In recent years, the cyberthreat landscape targeting critical infrastructure has shifted dramatically. Attacks that were once rare are now a daily concern for industrial operators, energy providers, transportation networks, and other essential services. Today, most attacks on critical infrastructure fall into three broad categories.
- The first and most common are financially motivated. Criminal groups penetrate networks to launch ransomware campaigns, encrypting systems and demanding payment to restore access. Increasingly, these actors use “double extortion” tactics, stealing sensitive information before encrypting it, then threatening to leak or sell the data if a ransom is not paid.
- The second category consists of state-linked cyber espionage. These attackers aim for persistence rather than quick profit, quietly monitoring networks and collecting intelligence over extended periods.
- The third, less common but potentially most dangerous, are cyberterrorist attacks designed purely to cause damage.
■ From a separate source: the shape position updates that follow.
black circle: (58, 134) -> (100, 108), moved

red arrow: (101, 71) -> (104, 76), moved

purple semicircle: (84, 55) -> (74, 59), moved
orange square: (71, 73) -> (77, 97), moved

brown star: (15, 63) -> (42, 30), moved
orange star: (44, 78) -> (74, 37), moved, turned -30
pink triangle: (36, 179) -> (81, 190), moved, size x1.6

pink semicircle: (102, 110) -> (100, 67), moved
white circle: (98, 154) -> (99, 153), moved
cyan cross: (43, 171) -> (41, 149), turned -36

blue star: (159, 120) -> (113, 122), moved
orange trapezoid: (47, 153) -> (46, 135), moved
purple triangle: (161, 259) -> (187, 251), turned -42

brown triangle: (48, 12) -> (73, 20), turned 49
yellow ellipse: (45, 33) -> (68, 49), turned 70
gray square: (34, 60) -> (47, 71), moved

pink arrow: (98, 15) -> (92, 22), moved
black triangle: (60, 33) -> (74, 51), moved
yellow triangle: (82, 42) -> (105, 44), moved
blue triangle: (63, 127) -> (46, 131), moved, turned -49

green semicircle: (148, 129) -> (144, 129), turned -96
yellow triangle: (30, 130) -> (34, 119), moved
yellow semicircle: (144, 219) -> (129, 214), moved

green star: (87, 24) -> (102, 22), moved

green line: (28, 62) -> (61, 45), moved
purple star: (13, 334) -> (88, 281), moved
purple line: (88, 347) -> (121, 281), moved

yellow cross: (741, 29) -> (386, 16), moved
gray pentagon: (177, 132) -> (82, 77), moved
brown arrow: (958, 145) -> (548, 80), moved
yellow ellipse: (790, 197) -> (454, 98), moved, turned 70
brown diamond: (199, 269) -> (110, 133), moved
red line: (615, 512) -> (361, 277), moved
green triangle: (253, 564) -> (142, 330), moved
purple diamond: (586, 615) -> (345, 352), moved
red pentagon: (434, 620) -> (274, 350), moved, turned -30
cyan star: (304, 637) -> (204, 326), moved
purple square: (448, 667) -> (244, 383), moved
These may target industrial control systems with the intent of triggering a physical effect; for example, shutting down production or, in extreme cases, causing unsafe operating conditions.
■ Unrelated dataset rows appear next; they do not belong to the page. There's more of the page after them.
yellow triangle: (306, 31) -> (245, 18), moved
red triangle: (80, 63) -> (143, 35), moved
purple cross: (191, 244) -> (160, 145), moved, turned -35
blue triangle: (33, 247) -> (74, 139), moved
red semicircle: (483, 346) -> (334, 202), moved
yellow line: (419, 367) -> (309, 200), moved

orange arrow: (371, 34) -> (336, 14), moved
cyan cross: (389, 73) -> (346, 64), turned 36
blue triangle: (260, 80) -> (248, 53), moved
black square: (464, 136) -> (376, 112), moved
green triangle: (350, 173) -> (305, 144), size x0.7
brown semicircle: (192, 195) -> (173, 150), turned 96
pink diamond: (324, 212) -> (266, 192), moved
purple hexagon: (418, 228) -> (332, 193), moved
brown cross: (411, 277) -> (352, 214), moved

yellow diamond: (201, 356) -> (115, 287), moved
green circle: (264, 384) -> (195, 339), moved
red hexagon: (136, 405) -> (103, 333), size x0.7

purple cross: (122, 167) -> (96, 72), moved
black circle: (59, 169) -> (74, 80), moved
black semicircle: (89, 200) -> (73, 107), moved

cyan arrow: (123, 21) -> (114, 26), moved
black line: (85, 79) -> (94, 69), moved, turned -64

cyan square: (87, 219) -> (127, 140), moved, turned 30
Attacks are on the rise: what were the reasons for this?
Two forces have significantly influenced the recent rise in attacks: the pandemic and escalating geopolitical tensions.
The pandemic triggered a massive shift to remote work, expanding the attack surface almost overnight. Internal telemetry from Kaspersky indicated a 242% rise in Remote Desktop Protocol brute-force attacks in 2020, reaching 3.3 billion attempts between January and November that year. The number of malicious files masquerading as video conferencing or corporate messenger applications hit 1.66 million in the same period.
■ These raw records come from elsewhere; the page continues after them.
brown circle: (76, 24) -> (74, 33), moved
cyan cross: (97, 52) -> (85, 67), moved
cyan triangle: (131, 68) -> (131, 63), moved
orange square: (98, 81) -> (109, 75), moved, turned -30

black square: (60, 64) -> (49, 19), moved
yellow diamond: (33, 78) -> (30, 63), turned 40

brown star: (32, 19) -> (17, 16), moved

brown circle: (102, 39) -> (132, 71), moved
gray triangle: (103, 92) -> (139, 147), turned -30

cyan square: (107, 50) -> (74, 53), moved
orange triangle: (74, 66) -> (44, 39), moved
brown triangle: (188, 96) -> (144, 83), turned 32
The second driver of increased activity is geopolitical turbulence. The profile of hacktivists has evolved: Where once they sought publicity through website defacements or public statements, many now combine political objectives with ransomware for financial gain. Alongside organised cybercrime groups, this politically motivated activity is adding pressure to an already challenging security environment.
What is the current state of industrial cybersecurity?
Cyber defence is a constant contest between attacker ingenuity and defensive innovation. While it may seem that criminals are always one step ahead, the reality is that the vast majority of attacks fail. Each failure results from effective preventive measures, but no system is entirely impenetrable.
Data from the latest Kaspersky Managed Detection and Response analyst report pointed to a continued rise in high-severity incidents with direct human involvement in the industrial sector in 2024, showing that this field remains attractive to threat actors. However, since the pandemic era, the market has matured in response to cyberthreats, and most attacks are now prevented before they can penetrate networks and cause serious damage.
The most effective strategy remains a defence-in-depth approach that combines several layers of protection, including secure network architecture, reliable endpoint defences, continuous monitoring, and user awareness. This layered design reduces risk by ensuring that if one control fails, others remain effective. Regular assessments and collaboration between IT and operational teams further reinforce overall security resilience.
Today’s advanced security tools aim to “shift left” on the attack timeline, identifying threats at the earliest possible stage, often before an attacker establishes a foothold. Automation and technology can achieve a lot, but human expertise remains vital. AI can flag suspicious files or behaviours, but skilled analysts must decide how to respond. This combination of automation and human judgment is critical to keeping pace with evolving threats.
Lessons learned and the road ahead
Post-incident investigations frequently reveal that relatively small oversights, such as a missed patch, a misconfigured firewall, or a neglected update to security policy, can open the door to a major breach. The pandemic’s surge in attacks was a stark reminder of how quickly circumstances can change and how fast attackers can adapt. The good news is that many organisations used this period as a catalyst to strengthen their security posture, closing gaps that had existed for years.
As technologies evolve, so too will the tactics of cyberattackers. With a layered defence, ongoing vigilance, and continuous learning, organisations can keep the probability of a successful attack as close to zero as possible.